Выйдя из родительского дома, я сказал Ольге:

- Знаешь, все-таки я здесь чужак... Чужак и иностранец.

- Только не для меня, - сказала она, и мы вновь забыли всех своих и вновь обнялись, говоря Бог знает что и сходя с ума друг от друга.

И все же я был смел только в поцелуях. Может быть, я потому и был так отважен, что между нами оставалась последняя граница...

Однажды Зина Шарко, не раз восполнявшая мою дырявую память, привела наш давний гастрольный диалог:

- Ну что, блядун? - спросила она в упор, имея в виду мои долгие и опрометчивые танцы с одной прекрасной румынкой.

И я ответил ей, используя литературный прием, называемый ассонансом:

- Я - не блядун, я влюблен...

Вот, оказывается, какие обмены репликами случаются в гастролях.

- Спасибо, Зина,- поблагодарил я коллегу за лестное воспоминание,- ты возвращаешь мне самого себя в другом измерении...

Я привел не относящийся к делу эпизод всего лишь как факт, а не попытку оправдания.
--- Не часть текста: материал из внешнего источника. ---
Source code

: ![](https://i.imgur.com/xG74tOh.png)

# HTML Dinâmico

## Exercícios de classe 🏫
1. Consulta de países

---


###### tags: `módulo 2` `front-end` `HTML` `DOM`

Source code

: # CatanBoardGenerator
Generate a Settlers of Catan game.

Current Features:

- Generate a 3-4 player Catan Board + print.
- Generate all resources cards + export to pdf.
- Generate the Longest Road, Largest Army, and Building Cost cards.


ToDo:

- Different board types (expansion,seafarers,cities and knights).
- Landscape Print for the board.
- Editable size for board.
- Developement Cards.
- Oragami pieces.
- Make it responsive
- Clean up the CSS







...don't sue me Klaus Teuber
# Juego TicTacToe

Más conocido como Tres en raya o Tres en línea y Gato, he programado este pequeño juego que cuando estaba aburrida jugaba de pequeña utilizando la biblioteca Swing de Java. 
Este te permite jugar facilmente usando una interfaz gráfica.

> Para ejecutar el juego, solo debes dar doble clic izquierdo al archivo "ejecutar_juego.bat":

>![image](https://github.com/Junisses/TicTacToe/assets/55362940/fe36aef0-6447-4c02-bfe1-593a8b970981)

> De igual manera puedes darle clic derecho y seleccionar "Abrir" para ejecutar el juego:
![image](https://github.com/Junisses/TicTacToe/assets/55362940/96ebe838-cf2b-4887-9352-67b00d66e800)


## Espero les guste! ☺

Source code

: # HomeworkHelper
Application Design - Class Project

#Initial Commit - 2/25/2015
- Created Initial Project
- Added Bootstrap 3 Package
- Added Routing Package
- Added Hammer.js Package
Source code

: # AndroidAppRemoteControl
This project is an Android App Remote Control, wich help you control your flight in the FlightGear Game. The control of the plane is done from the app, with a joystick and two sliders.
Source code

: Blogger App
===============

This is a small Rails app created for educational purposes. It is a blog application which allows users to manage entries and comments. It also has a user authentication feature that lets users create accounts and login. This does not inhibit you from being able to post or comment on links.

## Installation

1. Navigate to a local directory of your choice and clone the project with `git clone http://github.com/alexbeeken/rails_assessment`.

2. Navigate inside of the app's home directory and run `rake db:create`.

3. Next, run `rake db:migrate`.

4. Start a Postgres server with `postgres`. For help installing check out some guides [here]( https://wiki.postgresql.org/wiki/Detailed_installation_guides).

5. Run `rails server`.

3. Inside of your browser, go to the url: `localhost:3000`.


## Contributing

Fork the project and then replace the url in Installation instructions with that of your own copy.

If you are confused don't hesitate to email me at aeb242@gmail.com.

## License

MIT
Оправдания мне нет и быть не может, хотя бы потому...

Впрочем, пока сюжет не исчерпан, не имеет смысла его обгонять...

Но тема взаимоотношений моих героев с женщинами так соблазнительна!
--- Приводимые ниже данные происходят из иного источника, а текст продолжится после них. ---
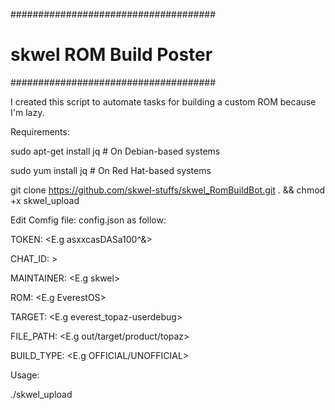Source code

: #####################################
# skwel ROM Build Poster #
#####################################

I created this script to automate tasks for building a custom ROM because I'm lazy. 



Requirements:


sudo apt-get install jq  # On Debian-based systems

sudo yum install jq      # On Red Hat-based systems


git clone https://github.com/skwel-stuffs/skwel_RomBuildBot.git . && chmod +x skwel_upload


Edit Comfig file: config.json as follow:


TOKEN: <E.g asxxcasDASa100^&>

CHAT_ID: >

MAINTAINER: <E.g skwel>

ROM: <E.g EverestOS>

TARGET: <E.g everest_topaz-userdebug>

FILE_PATH: <E.g out/target/product/topaz>

BUILD_TYPE: <E.g OFFICIAL/UNOFFICIAL>




Usage:

./skwel_upload
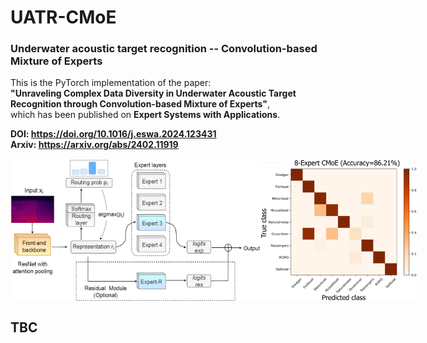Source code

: # UATR-CMoE
### Underwater acoustic target recognition -- Convolution-based Mixture of Experts


This is the PyTorch implementation of the paper:   
**"Unraveling Complex Data Diversity in Underwater Acoustic Target Recognition through Convolution-based Mixture of Experts"**,      
which has been published on **Expert Systems with Applications**.     

**DOI: https://doi.org/10.1016/j.eswa.2024.123431**      
**Arxiv: https://arxiv.org/abs/2402.11919**   

<div style="display: flex; justify-content: space-between;">
    <img src="figs/framework.jpg" alt="First Figure" width="400" />
    <img src="figs/results.jpg" alt="Second Figure" width="250" />
</div>


## TBC


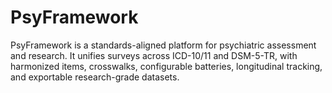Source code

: # PsyFramework
PsyFramework is a standards-aligned platform for psychiatric assessment and research. It unifies surveys across ICD-10/11 and DSM-5-TR, with harmonized items, crosswalks, configurable batteries, longitudinal tracking, and exportable research-grade datasets.
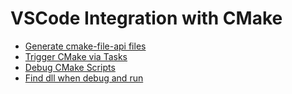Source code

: # VSCode Integration with CMake

- [Generate cmake-file-api files](generate-cmake-file-api-files/README.md)
- [Trigger CMake via Tasks](trigger-cmake-via-tasks/README.md)
- [Debug CMake Scripts](debug-cmake-scripts/README.md)
- [Find dll when debug and run](find-dll-when-debug-and-run/README.md)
Недавно родная сестра Г.А. Товстоногова, Нателла Александровна, в газетном интервью назвала нашего покойного Мэтра "бабником", и во мне возникло глубокое несогласие с ней. Я уверен, что и в Нателле возникло бы точно такое же несогласие со мной, попытайся я в одном слове определить этот сложнейший образ.

Всякий художник тоскует по красоте, гармонии и героине до последней черты. А большой художник - тем более. Именно на фоне высокой тоски по идеалу следует рассматривать его лирические сюжеты. Причем каждый в отдельности и всегда на фоне историко-географических обстоятельств, а не в безвоздушном пространстве или романтической невесомости.

И ни в коем случае не надо обобщать: "блядун", "бабник". Тем более женщинам.

Вот, например, Александр Блок и певица Мариинского театра Любовь Дельмас.

А вот Георгий Товстоногов и актриса Л...

Или актриса К...

Или актриса Ш...

Но довольно! Довольно, иначе я не завершу собственного сюжета.

В марте 1968 года театру предстояло сняться с места, сыграть свои спектакли в Братиславе, которую я в тот раз почти не запомнил, и, прежде чем уехать в Союз, снова оказаться в Праге.

То, на что мы с Ольгой надеялись и чего боялись, должно было случиться перед расставанием.

Но здесь язык мой лукавит, и я оставляю уловку текста как улику против автора.

Ольга не боялась ничего. Это я до последнего дня, очевидно, боялся, зная, что еще шаг - и отступать будет некуда.

Но лишь до последнего дня...

9 марта 1968 года страхи ушли, и в сюжет вмешались обстоятельства.

- Здравствуй, - сказал я, вернувшись, Праге и ее героине, и, одобряя мою решимость, Ольга прижалась ко мне.

- Пойдем, - сказал я, и она не спросила, куда.

Мы шли прямиком в мое временное пристанище, старинную гостиницу на Вацлавской площади, снятую для театра на последние сутки. Взявшись за руки, мы шли навстречу самой любви, два молодых человека, свободная балетная лебедь и драматический артемон, и я безумно гордился дивной подругой и внутренней свободой, которую наконец обрел наперекор упорному воспитанию. Подходя к парадному входу, я был уверен, что ступаю на порог новой жизни, и не ожидал от судьбы ни малейших препятствий.